Task goal.
Set down every entry again, exactly as it appears.

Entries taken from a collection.
+===+

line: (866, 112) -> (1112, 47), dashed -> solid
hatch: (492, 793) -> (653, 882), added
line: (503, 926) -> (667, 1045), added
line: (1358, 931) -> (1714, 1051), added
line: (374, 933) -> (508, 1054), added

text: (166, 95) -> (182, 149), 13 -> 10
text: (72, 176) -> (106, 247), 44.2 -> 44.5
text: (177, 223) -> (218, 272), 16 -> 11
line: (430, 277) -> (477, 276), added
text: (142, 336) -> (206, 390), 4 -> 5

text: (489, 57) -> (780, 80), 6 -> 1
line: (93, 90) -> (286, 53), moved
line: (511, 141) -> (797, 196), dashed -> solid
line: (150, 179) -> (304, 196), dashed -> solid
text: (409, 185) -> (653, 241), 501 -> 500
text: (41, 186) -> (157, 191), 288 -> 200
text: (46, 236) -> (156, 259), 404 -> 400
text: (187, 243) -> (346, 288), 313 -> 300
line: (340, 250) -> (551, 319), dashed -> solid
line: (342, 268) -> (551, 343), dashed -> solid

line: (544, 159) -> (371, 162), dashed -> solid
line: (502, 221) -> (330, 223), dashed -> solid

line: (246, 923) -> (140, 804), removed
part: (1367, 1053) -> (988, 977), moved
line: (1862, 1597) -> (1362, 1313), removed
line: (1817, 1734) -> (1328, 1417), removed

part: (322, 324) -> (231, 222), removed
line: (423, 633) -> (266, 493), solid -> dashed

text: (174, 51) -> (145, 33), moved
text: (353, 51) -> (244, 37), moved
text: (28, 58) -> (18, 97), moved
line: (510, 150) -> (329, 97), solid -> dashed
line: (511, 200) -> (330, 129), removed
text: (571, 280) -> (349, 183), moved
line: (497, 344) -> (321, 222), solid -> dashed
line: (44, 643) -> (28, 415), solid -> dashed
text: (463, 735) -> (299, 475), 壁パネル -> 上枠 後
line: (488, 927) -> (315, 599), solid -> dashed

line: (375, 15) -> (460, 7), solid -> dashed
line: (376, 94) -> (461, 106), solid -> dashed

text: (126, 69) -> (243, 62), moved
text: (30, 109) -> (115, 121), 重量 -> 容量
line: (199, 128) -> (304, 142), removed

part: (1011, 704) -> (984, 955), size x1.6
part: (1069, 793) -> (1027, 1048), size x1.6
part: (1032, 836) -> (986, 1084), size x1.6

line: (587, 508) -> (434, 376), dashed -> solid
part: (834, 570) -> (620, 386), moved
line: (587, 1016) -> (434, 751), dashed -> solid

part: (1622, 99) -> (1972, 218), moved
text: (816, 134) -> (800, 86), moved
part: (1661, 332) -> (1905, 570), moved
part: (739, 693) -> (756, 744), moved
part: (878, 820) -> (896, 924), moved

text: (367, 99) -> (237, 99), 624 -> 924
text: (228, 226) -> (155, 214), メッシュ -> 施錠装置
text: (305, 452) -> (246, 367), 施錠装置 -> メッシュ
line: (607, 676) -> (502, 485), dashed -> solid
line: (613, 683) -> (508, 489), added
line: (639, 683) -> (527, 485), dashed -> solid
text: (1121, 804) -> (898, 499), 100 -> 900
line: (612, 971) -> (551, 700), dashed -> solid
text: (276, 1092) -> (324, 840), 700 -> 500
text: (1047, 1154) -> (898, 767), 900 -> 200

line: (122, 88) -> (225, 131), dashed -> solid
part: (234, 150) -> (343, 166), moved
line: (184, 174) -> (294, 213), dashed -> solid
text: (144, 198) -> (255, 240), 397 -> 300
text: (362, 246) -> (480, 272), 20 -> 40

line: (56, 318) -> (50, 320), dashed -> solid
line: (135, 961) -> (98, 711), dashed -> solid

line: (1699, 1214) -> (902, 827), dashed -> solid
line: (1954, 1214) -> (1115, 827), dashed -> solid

+===+

Response below.
line: (866, 112) -> (1112, 47), dashed -> solid
hatch: (492, 793) -> (653, 882), added
line: (503, 926) -> (667, 1045), added
line: (1358, 931) -> (1714, 1051), added
line: (374, 933) -> (508, 1054), added

text: (166, 95) -> (182, 149), 13 -> 10
text: (72, 176) -> (106, 247), 44.2 -> 44.5
text: (177, 223) -> (218, 272), 16 -> 11
line: (430, 277) -> (477, 276), added
text: (142, 336) -> (206, 390), 4 -> 5

text: (489, 57) -> (780, 80), 6 -> 1
line: (93, 90) -> (286, 53), moved
line: (511, 141) -> (797, 196), dashed -> solid
line: (150, 179) -> (304, 196), dashed -> solid
text: (409, 185) -> (653, 241), 501 -> 500
text: (41, 186) -> (157, 191), 288 -> 200
text: (46, 236) -> (156, 259), 404 -> 400
text: (187, 243) -> (346, 288), 313 -> 300
line: (340, 250) -> (551, 319), dashed -> solid
line: (342, 268) -> (551, 343), dashed -> solid

line: (544, 159) -> (371, 162), dashed -> solid
line: (502, 221) -> (330, 223), dashed -> solid

line: (246, 923) -> (140, 804), removed
part: (1367, 1053) -> (988, 977), moved
line: (1862, 1597) -> (1362, 1313), removed
line: (1817, 1734) -> (1328, 1417), removed

part: (322, 324) -> (231, 222), removed
line: (423, 633) -> (266, 493), solid -> dashed

text: (174, 51) -> (145, 33), moved
text: (353, 51) -> (244, 37), moved
text: (28, 58) -> (18, 97), moved
line: (510, 150) -> (329, 97), solid -> dashed
line: (511, 200) -> (330, 129), removed
text: (571, 280) -> (349, 183), moved
line: (497, 344) -> (321, 222), solid -> dashed
line: (44, 643) -> (28, 415), solid -> dashed
text: (463, 735) -> (299, 475), 壁パネル -> 上枠 後
line: (488, 927) -> (315, 599), solid -> dashed

line: (375, 15) -> (460, 7), solid -> dashed
line: (376, 94) -> (461, 106), solid -> dashed

text: (126, 69) -> (243, 62), moved
text: (30, 109) -> (115, 121), 重量 -> 容量
line: (199, 128) -> (304, 142), removed

part: (1011, 704) -> (984, 955), size x1.6
part: (1069, 793) -> (1027, 1048), size x1.6
part: (1032, 836) -> (986, 1084), size x1.6

line: (587, 508) -> (434, 376), dashed -> solid
part: (834, 570) -> (620, 386), moved
line: (587, 1016) -> (434, 751), dashed -> solid

part: (1622, 99) -> (1972, 218), moved
text: (816, 134) -> (800, 86), moved
part: (1661, 332) -> (1905, 570), moved
part: (739, 693) -> (756, 744), moved
part: (878, 820) -> (896, 924), moved

text: (367, 99) -> (237, 99), 624 -> 924
text: (228, 226) -> (155, 214), メッシュ -> 施錠装置
text: (305, 452) -> (246, 367), 施錠装置 -> メッシュ
line: (607, 676) -> (502, 485), dashed -> solid
line: (613, 683) -> (508, 489), added
line: (639, 683) -> (527, 485), dashed -> solid
text: (1121, 804) -> (898, 499), 100 -> 900
line: (612, 971) -> (551, 700), dashed -> solid
text: (276, 1092) -> (324, 840), 700 -> 500
text: (1047, 1154) -> (898, 767), 900 -> 200

line: (122, 88) -> (225, 131), dashed -> solid
part: (234, 150) -> (343, 166), moved
line: (184, 174) -> (294, 213), dashed -> solid
text: (144, 198) -> (255, 240), 397 -> 300
text: (362, 246) -> (480, 272), 20 -> 40

line: (56, 318) -> (50, 320), dashed -> solid
line: (135, 961) -> (98, 711), dashed -> solid

line: (1699, 1214) -> (902, 827), dashed -> solid
line: (1954, 1214) -> (1115, 827), dashed -> solid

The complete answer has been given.